====== Information supplied ======
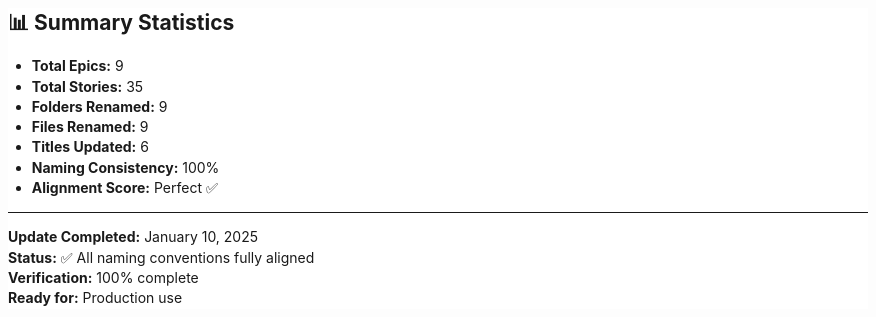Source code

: ## 📊 Summary Statistics

- **Total Epics:** 9
- **Total Stories:** 35
- **Folders Renamed:** 9
- **Files Renamed:** 9
- **Titles Updated:** 6
- **Naming Consistency:** 100%
- **Alignment Score:** Perfect ✅

---

**Update Completed:** January 10, 2025  
**Status:** ✅ All naming conventions fully aligned  
**Verification:** 100% complete  
**Ready for:** Production use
======
# Action item
Update the records so that each "Renamed" reads "Relabeled", keeping everything else the same and omitting the picture.

# Response to this task
Source code

: ## 📊 Summary Statistics

- **Total Epics:** 9
- **Total Stories:** 35
- **Folders Relabeled:** 9
- **Files Relabeled:** 9
- **Titles Updated:** 6
- **Naming Consistency:** 100%
- **Alignment Score:** Perfect ✅

---

**Update Completed:** January 10, 2025  
**Status:** ✅ All naming conventions fully aligned  
**Verification:** 100% complete  
**Ready for:** Production use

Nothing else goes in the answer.